Academically, Kathumbi also excels. She majors in political science, but is also earning certificates in women's studies and global studies - while keeping up a 3.7 grade point average. Two of her political science teachers, Laura Jenkins and Thomas Moore, point to a pair of particularly challenging assignments to demonstrate her maturity and intellect. She forcefully and knowledgeably represented Cuba in a simulation of the 1999 World Trade Organization summit. The other was a research paper, "Common and Customary Laws of Botswana: Implications for Women's Development," which captured the difficult position of women in a post-colonial country trying to revive native systems while protecting their rights as women.

That latter builds on Kathumbi's legal internship at the Methaesile Women's Information Center in Bostwana in southern Africa. Her position was arranged through the Urban Morgan Institute for Human Rights at the UC College of Law in a nation where women tend to seek justice first from a traditional, tribal court system before turning to the civil courts of common law.
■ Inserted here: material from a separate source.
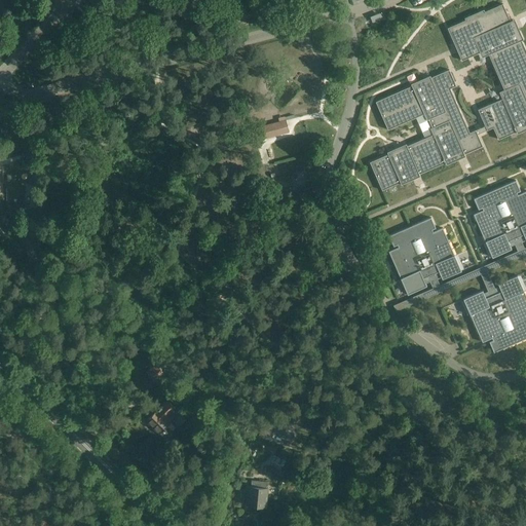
[(388,154),(370,162),(372,167),(377,178),(382,190),(401,182),(402,184),(411,180),(410,178),(446,162),(447,164),(456,160),(455,158),(483,147),(477,135),(493,127),(498,140),(517,132),(518,134),(525,129),(525,49),(522,40),(524,39),(515,19),(511,21),(503,3),(485,11),(482,9),(464,16),(465,20),(448,28),(461,61),(480,52),(482,57),(488,54),(503,89),(499,91),(502,99),(478,109),(485,126),(476,130),(470,134),(449,88),(456,85),(449,70),(422,81),(421,79),(412,83),(413,85),(376,102),(388,129),(424,114),(427,120),(428,119),(433,127),(430,128),(434,135),(407,146),(406,144),(387,152),(388,154)]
Support for the internship came from the Summer Work Experience in Law (SWEL) program.

A graduate of Dayton's Colonel White High School and the daughter of Kenyan immigrants to the United States, Kathumbi helped to run domestic violence workshops at traditional village meetings in Botswana, through a center founded by Unity Dow, now the nation's first female high court judge. The most enjoyable part of this overseas experience, Kathumbi found, was writing op-ed pieces for an English-language newspaper.

She came home from the summer abroad in 2000 appreciating a simpler way of life. Often, in the United States, she says, family and friendships can be lost in the crunch of deadlines. "But in Botswana when they ask, 'How are you,' they would take that seriously."
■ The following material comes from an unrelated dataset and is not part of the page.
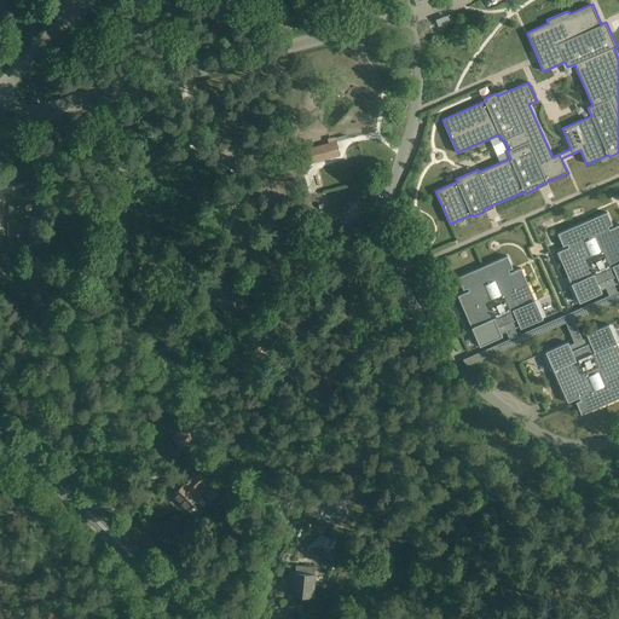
[(329,144),(310,149),(311,155),(313,162),(340,155),(336,142),(329,144)]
Her campus activities have included serving as an officer of the Political Science Honor Society, president and co-founder of the Ethnic Minorities Interested in Legal Education, women's chair of the Student Advisory Committee on the Univerity Budget and as treasurer and member of the Political Action Committee-NAACP. But that's not all. She also served as programming director of ADVANCE, a professional development program for African Americans.

This fall, Kathumbi will head to University of Chicago to earn her master's degree in international relations. Her next goal is to graduate from law school. Someday, she hopes to continue to work in women's advocacy in much the same way she has already begun as an undergraduate student at UC.